Text passage Block Start

Aipperspach v. McInerney, et al., No. 13-2942 (8th Cir. 2014)
Annotate this CasePlaintiff filed suit under 42 U.S.C. 1983, alleging that law enforcement officers used excessive force when they shot and killed her brother (Mahir S. Al-Hakim). The district court granted summary judgment to the City, its police chief, and Officers Ballard and Westrich. The court also granted summary judgment to the Kansas City Board of Police Commissioners and Officers McLaughlin. The court agreed with the district court that the officers' use of deadly force was objectively reasonable and therefore Al-Hakim's Fourth Amendment rights were not violated. The court rejected plaintiff's primary argument that the district court erred in disregarding video footage taken from a news helicopter. The court concluded that the district court viewed the video and concluded that it could not answer the issue of objective reasonableness from the perspective of an officer on the ground. Accordingly, the court affirmed the judgment of the district court.

Text passage Block End
Given entries Block Start

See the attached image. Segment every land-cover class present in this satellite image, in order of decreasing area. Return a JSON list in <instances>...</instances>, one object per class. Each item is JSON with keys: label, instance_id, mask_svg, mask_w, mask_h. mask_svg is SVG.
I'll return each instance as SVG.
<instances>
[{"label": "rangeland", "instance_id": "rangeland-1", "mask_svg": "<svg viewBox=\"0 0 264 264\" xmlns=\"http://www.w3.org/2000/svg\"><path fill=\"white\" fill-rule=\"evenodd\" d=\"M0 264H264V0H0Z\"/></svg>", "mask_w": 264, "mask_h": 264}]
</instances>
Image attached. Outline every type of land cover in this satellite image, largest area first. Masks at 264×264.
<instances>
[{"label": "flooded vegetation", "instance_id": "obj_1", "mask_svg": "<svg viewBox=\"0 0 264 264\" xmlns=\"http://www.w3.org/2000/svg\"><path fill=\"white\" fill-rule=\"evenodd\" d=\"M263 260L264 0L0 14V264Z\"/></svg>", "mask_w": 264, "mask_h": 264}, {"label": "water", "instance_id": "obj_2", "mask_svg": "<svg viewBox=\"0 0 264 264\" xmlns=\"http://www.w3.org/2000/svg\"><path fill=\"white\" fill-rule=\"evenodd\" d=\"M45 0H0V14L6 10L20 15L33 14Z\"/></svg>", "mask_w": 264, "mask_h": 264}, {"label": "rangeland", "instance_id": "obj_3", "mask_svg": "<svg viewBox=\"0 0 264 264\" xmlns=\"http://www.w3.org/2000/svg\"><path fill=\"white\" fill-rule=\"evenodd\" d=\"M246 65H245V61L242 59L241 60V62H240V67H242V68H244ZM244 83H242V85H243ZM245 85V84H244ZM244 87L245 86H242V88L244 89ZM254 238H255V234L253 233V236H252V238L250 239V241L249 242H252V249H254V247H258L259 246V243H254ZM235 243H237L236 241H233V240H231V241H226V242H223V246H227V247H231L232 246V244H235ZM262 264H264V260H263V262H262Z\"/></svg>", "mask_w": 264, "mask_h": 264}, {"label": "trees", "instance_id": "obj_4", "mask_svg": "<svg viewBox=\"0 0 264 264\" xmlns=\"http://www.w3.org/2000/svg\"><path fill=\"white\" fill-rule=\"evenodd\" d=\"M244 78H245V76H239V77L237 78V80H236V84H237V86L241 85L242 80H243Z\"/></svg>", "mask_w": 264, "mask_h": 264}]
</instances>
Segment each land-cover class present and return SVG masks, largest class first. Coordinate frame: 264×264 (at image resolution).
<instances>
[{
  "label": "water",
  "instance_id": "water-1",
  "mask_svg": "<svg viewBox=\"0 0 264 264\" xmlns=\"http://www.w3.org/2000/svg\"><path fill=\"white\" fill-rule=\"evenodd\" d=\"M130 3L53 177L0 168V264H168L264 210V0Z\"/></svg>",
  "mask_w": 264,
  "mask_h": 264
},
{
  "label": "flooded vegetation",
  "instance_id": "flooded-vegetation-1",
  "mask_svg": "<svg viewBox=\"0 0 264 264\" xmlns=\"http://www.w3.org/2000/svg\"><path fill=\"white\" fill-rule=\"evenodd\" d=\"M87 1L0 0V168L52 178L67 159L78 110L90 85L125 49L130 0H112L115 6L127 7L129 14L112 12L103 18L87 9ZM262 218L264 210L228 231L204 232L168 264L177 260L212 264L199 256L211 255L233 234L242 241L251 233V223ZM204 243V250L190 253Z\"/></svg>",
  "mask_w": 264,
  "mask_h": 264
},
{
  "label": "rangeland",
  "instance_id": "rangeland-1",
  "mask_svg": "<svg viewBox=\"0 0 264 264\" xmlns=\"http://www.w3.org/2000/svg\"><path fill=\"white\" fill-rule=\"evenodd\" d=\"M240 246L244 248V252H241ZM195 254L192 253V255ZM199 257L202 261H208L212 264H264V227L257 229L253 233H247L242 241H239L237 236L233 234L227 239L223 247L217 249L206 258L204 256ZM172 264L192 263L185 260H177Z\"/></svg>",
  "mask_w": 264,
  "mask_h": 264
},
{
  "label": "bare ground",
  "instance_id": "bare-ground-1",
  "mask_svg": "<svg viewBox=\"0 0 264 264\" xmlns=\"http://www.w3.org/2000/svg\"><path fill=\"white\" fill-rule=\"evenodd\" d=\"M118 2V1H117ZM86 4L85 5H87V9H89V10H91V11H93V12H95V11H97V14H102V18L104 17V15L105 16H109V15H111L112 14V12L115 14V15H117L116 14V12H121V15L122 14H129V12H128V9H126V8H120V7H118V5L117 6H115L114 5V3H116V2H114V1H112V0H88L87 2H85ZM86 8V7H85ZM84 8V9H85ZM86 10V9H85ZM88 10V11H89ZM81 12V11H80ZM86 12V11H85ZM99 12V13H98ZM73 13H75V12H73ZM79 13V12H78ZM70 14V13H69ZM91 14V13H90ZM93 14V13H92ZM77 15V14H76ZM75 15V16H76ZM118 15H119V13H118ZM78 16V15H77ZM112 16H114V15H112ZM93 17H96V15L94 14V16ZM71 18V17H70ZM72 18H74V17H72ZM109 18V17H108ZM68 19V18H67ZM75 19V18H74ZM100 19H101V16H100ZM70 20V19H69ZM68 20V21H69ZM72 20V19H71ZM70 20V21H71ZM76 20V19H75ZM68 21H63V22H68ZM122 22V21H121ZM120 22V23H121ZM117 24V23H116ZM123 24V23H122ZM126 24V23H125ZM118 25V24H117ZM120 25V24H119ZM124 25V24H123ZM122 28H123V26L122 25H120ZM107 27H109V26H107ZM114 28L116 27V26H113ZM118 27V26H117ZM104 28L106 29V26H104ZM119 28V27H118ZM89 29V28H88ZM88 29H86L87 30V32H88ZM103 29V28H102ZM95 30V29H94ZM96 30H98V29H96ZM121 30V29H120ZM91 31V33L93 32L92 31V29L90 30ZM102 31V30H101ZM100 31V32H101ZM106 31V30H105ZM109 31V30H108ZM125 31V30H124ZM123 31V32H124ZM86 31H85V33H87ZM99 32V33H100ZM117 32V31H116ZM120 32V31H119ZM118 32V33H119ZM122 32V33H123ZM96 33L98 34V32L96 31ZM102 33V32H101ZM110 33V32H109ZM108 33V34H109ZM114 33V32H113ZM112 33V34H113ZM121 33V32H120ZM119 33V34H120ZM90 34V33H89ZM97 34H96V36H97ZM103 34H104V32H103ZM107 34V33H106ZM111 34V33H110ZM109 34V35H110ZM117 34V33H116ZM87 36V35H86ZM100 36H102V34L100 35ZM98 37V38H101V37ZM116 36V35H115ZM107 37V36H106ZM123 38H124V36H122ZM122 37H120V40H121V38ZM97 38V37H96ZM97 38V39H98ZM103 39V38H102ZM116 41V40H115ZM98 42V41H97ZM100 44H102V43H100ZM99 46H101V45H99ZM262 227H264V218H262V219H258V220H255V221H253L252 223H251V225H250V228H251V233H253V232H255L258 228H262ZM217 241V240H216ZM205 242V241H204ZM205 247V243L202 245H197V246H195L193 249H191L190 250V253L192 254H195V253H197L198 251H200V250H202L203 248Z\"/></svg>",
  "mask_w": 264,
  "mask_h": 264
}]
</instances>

Given entries Block End

* [Questions to answer]
a - Summarize the case summary in two sentences.
b - Extend the case summary, continuing after its final sentence.

* [Outputs by task]
a - The plaintiff sued under 42 U.S.C. 1983, alleging that law enforcement officers used excessive force when they shot and killed her brother, Mahir S. Al-Hakim, and the district court granted summary judgment to the defendants. The court agreed that the officers' use of deadly force was objectively reasonable and did not violate Al-Hakim's Fourth Amendment rights, and it rejected her argument that the district court wrongly disregarded news helicopter footage, since that court had viewed the video and found it could not show an officer's perspective on the ground, so the judgment was affirmed.

b -
Court Description: Civil case - Civil rights. The district court did not err in granting summary judgment to the defendant officers on plaintiff's claim that the officers used excessive force in arresting her decedent as the undisputed facts demonstrated that the officers' use of deadly force was objectively reasonable under the circumstances; the court's conclusion that the individual officers did not violate the deceased's Fourth Amendment rights resolves the appeal of the district court's order granting summary judgment to the City of Riverside, its police chief and the Kansas City Board of Police Commissioners as they could not be liable absent a constitutional violation by the individual officers.